-- start PASSAGE --

Sunday, 26 October 2014

Story time: Playing with Death

Greetings, Dreamers!

I just saw the Book Of Life (Which you should watch, if you haven't), and noticed that it had several nods to Mexican legends and folklore, and decided that I should share one of the stories that were alluded to. This story has three versions as far as I know, and I'll tell them all. After all, they're just extended versions of each other.

So, today, I am going to share the story of a man that played a mind game with death, won, and Death decided to give him a boon for it.

The tale of Macario.

Macario was a country man, who worked the fields. He was a simple man. He had a wife and a boy and daughter, wasn't greedy.

Macario, in short, was a boring man.

Every day, before dinner, he would pray, and ask that he would once in his life have the chance to eat a whole turkey on his own. He couldn't afford it, and he knew that any food he should share with his family, so even if turkey was in the menu, he knew he couldn't have it.

-- end PASSAGE --
-- start MATERIAL PROVIDED --

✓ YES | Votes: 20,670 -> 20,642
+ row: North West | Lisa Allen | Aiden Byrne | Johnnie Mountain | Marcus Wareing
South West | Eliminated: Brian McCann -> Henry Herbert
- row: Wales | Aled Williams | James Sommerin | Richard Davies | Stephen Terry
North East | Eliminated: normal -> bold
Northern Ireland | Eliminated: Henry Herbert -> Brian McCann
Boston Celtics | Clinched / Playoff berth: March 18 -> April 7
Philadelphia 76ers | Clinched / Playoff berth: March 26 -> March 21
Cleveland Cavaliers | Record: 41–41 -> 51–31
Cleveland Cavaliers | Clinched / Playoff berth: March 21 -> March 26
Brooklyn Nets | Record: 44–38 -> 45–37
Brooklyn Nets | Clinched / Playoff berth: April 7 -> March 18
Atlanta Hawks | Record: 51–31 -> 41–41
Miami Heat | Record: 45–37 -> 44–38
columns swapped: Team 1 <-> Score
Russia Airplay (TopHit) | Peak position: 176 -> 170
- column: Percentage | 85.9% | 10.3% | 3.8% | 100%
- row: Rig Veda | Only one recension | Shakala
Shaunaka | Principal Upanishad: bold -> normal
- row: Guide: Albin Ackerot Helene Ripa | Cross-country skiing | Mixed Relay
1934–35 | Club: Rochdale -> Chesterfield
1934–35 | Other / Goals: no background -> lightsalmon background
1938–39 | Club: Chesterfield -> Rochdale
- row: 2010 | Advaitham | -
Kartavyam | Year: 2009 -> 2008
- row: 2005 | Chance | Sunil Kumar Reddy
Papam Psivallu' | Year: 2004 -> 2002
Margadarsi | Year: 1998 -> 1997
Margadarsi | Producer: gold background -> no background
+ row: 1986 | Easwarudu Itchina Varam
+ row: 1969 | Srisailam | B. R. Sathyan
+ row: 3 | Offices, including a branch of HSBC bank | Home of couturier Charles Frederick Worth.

-- end MATERIAL PROVIDED --

DIRECTION A
Please quote the blog post between "Macario was a" and "couldn't have it.", inclusive.
DIRECTION B
Decide whether each statement agrees with the blog post, answering yes or no and quoting the words that settle it: (i) Macario had a wife and two sons. (ii) The writer knows of three versions of the story. (iii) Macario could afford a turkey.
DIRECTION C
In the blog post, what did Macario ask for when he prayed before dinner?

FULL RESPONSE A
Macario was a country man, who worked the fields. He was a simple man. He had a wife and a boy and daughter, wasn't greedy.

Macario, in short, was a boring man.

Every day, before dinner, he would pray, and ask that he would once in his life have the chance to eat a whole turkey on his own. He couldn't afford it, and he knew that any food he should share with his family, so even if turkey was in the menu, he knew he couldn't have it.

FULL RESPONSE B
(i) No: "He had a wife and a boy and daughter"
(ii) Yes: "This story has three versions as far as I know"
(iii) No: "He couldn't afford it"

FULL RESPONSE C
He asked that he would once in his life have the chance to eat a whole turkey on his own.